After the crash, Happy and his band rush to New York. When the fellow Angel sisters find Bobby, they are so infuriated they rush to New York to confront Happy. Nancy manages to get into the club where Happy is performing and confronts him, the bouncer is ordered to remove Nancy but Happy stops him and offers to take Nancy out to a café to explain himself. Happy confesses why he conned Bobby and Nancy falls in love with him.

Happy is then confronted again, this time by Bobby who is still furious over him conning her. Happy tells her that he has spent the money and the club will only pay them adequately if the sisters sing with the band. Happy offers them a contract then proposes to Nancy, but Fuzzy says that he should propose to Bobby as well so they'll all sign the contract. When the sisters discover the truth, they refuse to sign the contract and all pursue their own careers.

Patti and Josie find out that Happy and Fuzzy are broke and are performing in lederhosen at a café. After the humiliating show, the Angel sisters and Pop Angel confront Happy and Fuzzy. Happy and Fuzzy criticise Pop Angels's parenting techniques and they all join to spank the sisters. Despite them all having their own careers, they aren't really good at anything except singing so they agree to once again sing with Happy and Fuzzy's band. Fuzzy falls in love with Bobby, which leaves Nancy and Happy to rekindle their relationship.

== Soundtrack ==

- "And The Angels Sing" — (Written by Ziggy Elman and Johnny Mercer)
- "It Could Happen To You" — (Written by Johnny Burke and Jimmy Van Heusen) Performed by Dorothy Lamour
- "His Rocking Horse Ran Away" — (Written by Johnny Burke and Jimmy Van Heusen) Performed by Betty Hutton
- "Bluebirds In My Belfry — (Written by Johnny Burke and Jimmy Van Heusen) Performed by Betty Hutton
- "For The First Hundred Years" — (Written by Johnny Burke and Jimmy Van Heusen) Performed by Dorothy Lamour, Betty Hutton, Diana Lynn (dubbed by Julie Gibson) and Mimi Chandler
- "Knocking On Your Own Front Door" — (Written by Johnny Burke and Jimmy Van Heusen) Performed by Dorothy Lamour, Betty Hutton, Diana Lynn (dubbed by Julie Gibson) and Mimi Chandler
- "How Does Your Garden Grow?" — (Written by Johnny Burke and Jimmy Van Heusen) Performed by Dorothy Lamour, Betty Hutton, Diana Lynn (dubbed by Julie Gibson) and Mimi Chandler
- "My Hearts Wrapped Up In Gingham" — (Written by Johnny Burke and Jimmy Van Heusen) Performed by Fred MacMurray
- "When Stanislaus Got Married" — (Written by Johnny Burke and Jimmy Van Heusen) Performed by Fred MacMurray and Eddie Foy Jr.

== Production ==
The film was originally titled "Four Angels" but was changed to And The Angels Sing after Paramount bought the rights to the name of the song. Cole Porter was originally meant to write the songs.

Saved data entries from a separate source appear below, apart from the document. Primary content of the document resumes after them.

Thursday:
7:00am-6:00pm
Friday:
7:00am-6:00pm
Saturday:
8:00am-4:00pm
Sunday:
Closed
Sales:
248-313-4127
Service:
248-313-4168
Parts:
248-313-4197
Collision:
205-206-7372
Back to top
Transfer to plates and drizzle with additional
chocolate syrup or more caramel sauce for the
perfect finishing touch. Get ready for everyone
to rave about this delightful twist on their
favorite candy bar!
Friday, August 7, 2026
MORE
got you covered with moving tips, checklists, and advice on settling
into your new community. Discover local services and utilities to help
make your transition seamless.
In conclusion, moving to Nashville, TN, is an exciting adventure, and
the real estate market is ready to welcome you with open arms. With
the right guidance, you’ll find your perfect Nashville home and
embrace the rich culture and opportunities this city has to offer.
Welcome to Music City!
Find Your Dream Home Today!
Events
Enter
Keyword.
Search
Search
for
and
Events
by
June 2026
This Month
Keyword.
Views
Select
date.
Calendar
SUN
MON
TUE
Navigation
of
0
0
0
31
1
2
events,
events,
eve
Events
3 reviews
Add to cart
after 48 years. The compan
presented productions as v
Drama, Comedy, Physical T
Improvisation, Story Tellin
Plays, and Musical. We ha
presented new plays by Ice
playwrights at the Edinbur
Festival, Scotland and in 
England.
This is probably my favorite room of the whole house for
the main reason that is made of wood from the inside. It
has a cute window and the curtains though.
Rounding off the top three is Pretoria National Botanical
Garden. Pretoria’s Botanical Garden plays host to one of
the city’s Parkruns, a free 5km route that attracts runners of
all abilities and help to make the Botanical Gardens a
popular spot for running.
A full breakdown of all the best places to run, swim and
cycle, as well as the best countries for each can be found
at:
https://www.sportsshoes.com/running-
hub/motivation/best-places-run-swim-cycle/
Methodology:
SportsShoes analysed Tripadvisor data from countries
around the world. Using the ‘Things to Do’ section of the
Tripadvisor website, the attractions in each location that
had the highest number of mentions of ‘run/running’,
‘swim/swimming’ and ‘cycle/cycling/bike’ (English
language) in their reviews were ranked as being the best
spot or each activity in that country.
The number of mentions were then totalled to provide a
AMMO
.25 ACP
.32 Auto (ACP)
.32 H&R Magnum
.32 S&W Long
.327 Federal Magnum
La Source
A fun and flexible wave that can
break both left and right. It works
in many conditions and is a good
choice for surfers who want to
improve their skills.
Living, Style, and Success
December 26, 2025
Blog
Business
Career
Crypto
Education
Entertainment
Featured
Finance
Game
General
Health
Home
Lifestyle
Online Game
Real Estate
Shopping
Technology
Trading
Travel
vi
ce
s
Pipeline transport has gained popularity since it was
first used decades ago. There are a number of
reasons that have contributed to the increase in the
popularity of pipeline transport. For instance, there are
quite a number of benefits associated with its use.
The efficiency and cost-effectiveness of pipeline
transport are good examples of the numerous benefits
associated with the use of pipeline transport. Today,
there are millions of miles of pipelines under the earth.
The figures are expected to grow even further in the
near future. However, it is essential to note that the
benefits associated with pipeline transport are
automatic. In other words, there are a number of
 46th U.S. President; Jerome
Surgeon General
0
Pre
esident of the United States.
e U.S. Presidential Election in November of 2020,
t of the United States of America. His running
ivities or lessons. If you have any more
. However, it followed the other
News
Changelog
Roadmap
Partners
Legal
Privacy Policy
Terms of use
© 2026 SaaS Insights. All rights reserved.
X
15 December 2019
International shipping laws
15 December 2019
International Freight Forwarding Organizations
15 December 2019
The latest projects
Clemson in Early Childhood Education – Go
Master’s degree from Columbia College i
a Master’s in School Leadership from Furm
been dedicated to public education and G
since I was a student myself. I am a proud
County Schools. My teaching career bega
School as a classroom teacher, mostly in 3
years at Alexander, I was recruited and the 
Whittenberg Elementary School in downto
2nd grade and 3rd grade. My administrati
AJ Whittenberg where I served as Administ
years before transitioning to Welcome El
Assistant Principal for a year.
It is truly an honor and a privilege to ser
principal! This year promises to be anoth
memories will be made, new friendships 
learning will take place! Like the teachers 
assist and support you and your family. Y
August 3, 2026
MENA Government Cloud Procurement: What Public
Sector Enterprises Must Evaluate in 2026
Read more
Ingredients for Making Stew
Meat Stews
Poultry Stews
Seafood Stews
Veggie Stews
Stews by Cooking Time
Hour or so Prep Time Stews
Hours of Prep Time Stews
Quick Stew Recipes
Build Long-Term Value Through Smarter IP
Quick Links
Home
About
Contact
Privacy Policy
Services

Filming was meant to begin in April, 1943 but was delayed as Cully Richards enlisted in the army and a replacement had to be sought. Doodles Weaver was also cast, in the role of Hoiman but he was removed from the cast and replaced by Frank Faylen Filming took place from May to June 1943.

== Release and reception ==
The film opened at the Paramount Theatre in New York City on July 12th, 1944, with a stage show headed by Perry Como and Jerry Wald with his orchestra.

Time wrote, "From [the start of] Happy's two-timing, [it] gets more & more complicated and less & less funny. Too much of this dizzy story shows signs of hard labor; about half is rather enjoyable. Betty Hutton gets funnier with every picture. She is the most startling expression of natural force since the Johnstown Flood.

Bosley Crowther of The New York Times wrote, "Paramount has labored more than somewhat to bring forth a whacky comedy of a sort it habitually inclines to in "And the Angels Sing." It has taken a story by Claude Binyon—one he must have thought up on a day off—and let a couple of writers torture a screen play out of it. It has tossed in a handful of fair songs by James Van Hausen and Johnny Burke and given the lot to a scratch cast headed by Betty Hutton, Fred MacMurray and Dorothy Lamour. "

The Motion Picture Herald said, "The piece is musical comedy with more than a fair sprinkling of farce, without too much reason... Mixups are plentiful, sometimes funny and occasionally not so. Finally the girls band together as a crooning group, and prove their success in a singing scene on a cafe set, but big."